We shuffled and shuffled, 20 minutes, 40 minutes, an hour, with maybe five or 10 people with canes or brazen younger people moving themselves up in the line, which ticked me and others off, so when an able-bodied Mexican man cut in front of me, I said to him something like “so the line isn’t important to you?” and when he gave me some unintelligible excuse I said something else and then the woman in front of me came to the rescue and told him in no uncertain terms that he couldn’t just cut in like that, and he retreated with a sheepish look on his face.

That didn’t keep others from making jumps ahead, but I let them go even though I was getting worried about making it back in time. I started practicing the phone call I would make to Pam, saying something like “My bad. I won’t be home until tomorrow.”

But we finally made it into the border guard building and we separated into different lines, and mine ended up stopping dead because the passport agent left his post, while the other lines moved nicely, so a guy behind me decided to jump to another line, which caused a general outburst of protest from others (maybe I was one of them). One of the guards intervened and asked him to move back, and then she told someone else in line to get off his telephone (“not allowed in the building”) and now it was getting exciting.

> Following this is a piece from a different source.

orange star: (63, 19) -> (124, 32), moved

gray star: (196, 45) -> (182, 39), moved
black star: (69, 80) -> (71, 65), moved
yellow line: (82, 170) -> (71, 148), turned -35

The guy on the phone said something rude to the guy who had jumped the line (both were Americans), and he wouldn’t get off the phone when the guard asked him again, so she said “Hey I need some reinforcements here,” and four or five guards appeared to sort things out. It was determined that the line-jumper had indeed jumped the line so they gave him “preferential treatment” and walked him across for some further interrogation. My line started moving again, I presented my passport, she asked if I was bringing anything back, I said no, she let me through and I made a beeline for the trolley.

Long story short (okay, not so short), I made it back to the hotel by 3:15, got my bags by 3:25, got a cab for the 10-minute airport ride and cleared security by 3:55. Time to spare! I’m writing this on the plane and will post it later tonight. When the flight attendant offered me a beer for $4, I said yes. It is cold and tastes wonderful.

3 comments:

Maureen Kelleher said...

Oh, wow--felicidades, Patrick!

That sounds like a worthwhile adventure.

I had a fine torta myself in Mexico City, but as I recall the menu at that torta place, veggie options would have been pretty limited--maybe you could get a cheese only.

Anonymous said...

Great story, Dad. I had fun reading it. I'm glad your presentation was well received, and that you took advantage of the opportunity for an adventure. It would of been pretty funny though if you had to make that phone call to Mom.

Patrick Barry said...

Well, yes, that call would have been awkward, but Mom would have laughed about it . . . later.